Mortality rates for cancer in the United
States have risen steadily over the past 50 years. This disease causes 1 of
every 5 deaths in our country. From 143 per 100,000 people in 1930, the age-adjusted
mortality rate rose to about 171 in 1989. According to 1993 rates, 1 out of every 3
Americans (about 85 million people) will eventually have cancer. More than 1 million new
cancer cases were expected to be diagnosed in the United States during 1993. In Texas,
63,000 Texans were diagnosed with cancer and 29,200 died from their disease during that
year [1].
Not all the news is bleak,
however. The impact of primary prevention is improving through the avoidance
of potential oncogenic exposures (tobacco use, sun exposure, and excess dietary fat) as more
Americans adopt healthy life-styles. Secondary prevention has made great
strides, particularly in breast and cervical cancers, through early detection and
treatment. Survival statistics are on the upswing: 52 percent of the patients diagnosed
with cancer today may expect to be alive after 5 years, compared with only 30 percent in
the 1960s [1].
Nevertheless, although
physicians, and especially those providing primary care, are ideal agents to promote
prevention and early detection, studies indicate that opportunities for
prevention and screening are greatly underused in physicians' offices
[2,3]. One survey
showed that physicians in family practice are reluctant to treat the behavioral risks of
cigarette smoking, obesity, and lack of exercise, that they overuse relatively ineffective
risk-education strategies, and that they underutilize potentially more effective
behavioral or psychological treatments, either in practice or via referrals
[2].
Surveys of
physicians have identified some common barriers that may explain the underutilization of
these powerful weapons in the fight against cancer.
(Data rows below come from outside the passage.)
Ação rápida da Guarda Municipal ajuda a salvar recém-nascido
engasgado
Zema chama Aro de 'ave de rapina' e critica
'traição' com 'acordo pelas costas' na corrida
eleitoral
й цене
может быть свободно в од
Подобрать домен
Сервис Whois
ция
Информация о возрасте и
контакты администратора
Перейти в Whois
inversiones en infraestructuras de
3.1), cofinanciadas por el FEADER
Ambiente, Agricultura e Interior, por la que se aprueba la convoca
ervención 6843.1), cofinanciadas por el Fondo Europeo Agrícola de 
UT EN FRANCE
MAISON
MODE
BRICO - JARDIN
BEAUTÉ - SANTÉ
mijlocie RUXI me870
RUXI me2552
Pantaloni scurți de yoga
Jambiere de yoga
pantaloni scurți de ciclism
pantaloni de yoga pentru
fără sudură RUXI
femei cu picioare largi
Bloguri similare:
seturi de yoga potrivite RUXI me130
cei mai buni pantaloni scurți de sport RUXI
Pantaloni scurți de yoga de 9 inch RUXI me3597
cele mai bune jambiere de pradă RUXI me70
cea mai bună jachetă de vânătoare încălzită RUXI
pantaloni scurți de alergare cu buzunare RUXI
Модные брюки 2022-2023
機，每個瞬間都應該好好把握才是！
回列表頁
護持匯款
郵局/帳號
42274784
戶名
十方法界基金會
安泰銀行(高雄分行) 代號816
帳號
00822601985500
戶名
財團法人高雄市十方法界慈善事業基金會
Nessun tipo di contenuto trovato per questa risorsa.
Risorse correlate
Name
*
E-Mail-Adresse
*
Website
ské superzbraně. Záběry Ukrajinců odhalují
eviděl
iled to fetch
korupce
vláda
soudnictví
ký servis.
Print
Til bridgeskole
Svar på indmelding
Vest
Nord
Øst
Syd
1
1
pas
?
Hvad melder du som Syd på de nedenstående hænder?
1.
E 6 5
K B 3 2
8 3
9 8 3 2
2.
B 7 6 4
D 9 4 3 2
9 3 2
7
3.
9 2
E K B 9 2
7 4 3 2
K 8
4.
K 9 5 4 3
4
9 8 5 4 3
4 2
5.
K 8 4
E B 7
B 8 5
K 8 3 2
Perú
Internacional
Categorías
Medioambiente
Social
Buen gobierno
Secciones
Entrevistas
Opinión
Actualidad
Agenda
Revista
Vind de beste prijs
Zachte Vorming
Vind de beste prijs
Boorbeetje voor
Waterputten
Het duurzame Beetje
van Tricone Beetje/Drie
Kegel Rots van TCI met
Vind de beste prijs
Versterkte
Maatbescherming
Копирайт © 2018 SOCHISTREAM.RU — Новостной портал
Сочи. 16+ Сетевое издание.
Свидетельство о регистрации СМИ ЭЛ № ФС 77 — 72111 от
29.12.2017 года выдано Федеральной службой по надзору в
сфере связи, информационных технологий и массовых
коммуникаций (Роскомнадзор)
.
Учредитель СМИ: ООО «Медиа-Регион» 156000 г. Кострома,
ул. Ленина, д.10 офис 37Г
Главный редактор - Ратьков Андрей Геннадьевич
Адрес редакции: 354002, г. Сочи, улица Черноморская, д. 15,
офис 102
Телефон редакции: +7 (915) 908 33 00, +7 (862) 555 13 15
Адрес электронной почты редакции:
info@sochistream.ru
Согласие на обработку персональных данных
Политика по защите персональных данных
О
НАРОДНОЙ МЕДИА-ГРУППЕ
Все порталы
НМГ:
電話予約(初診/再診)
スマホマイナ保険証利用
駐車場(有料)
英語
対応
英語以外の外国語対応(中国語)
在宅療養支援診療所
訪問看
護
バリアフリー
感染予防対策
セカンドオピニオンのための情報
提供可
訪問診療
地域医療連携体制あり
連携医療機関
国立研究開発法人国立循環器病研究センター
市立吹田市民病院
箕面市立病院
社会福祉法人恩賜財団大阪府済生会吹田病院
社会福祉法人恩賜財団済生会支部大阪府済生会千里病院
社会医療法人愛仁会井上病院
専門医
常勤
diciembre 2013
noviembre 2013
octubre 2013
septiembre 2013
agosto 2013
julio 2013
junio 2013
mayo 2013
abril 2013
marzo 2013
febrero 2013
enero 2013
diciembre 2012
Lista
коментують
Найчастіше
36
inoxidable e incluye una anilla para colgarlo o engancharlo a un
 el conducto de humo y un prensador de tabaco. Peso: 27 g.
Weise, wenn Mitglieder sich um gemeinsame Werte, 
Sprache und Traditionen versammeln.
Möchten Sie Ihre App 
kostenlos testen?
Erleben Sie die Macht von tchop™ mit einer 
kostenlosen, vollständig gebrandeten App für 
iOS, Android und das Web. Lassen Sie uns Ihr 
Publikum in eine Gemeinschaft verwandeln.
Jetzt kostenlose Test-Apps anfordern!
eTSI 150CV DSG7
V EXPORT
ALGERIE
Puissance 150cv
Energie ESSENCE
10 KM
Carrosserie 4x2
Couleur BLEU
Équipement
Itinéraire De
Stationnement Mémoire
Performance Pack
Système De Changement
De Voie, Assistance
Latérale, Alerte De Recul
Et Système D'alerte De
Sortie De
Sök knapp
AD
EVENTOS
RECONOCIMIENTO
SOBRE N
These barriers include
uncertainty about screening guidelines, inadequate training in counseling and educating
patients (particularly on strategies for life-style modification), difficulty obtaining
provider reimbursement, pessimism about cost-benefit and/or the scientific basis of
prevention and screening options, additional costs to patients, and logistical problems in
the office setting (i.e., time constraints, staff, or referral sources). Furthermore, many
doctors entertain pessimism regarding patients' abilities to change their health
life-styles. Some of this pessimism could stem from the physician's reliance on relatively
ineffective educational techniques [3,4].
Most of these
physicians routinely advise their patients to change their health-related behaviors, but
this is not enough. More than risk education and advice to change behavior
is needed. One estimate suggested that if all physicians in the United States offered
routinely even 5 minutes of emphatic quit-smoking advice with minimal self-help
instructions, our national annual quit rate might be doubled. Patients need access to
skills and guidance to make behavioral changes. How the physician can provide such
assistance is a topic seldom covered in medical school curricula [2].
The medical school
curriculum fails to adequately prepare future physicians to become effective agents for
cancer prevention and control. The acknowledged need to integrate concepts
of preventive medicine into professional education has led to several concerted efforts,
including the assessment and project that are the subject of this monograph [4].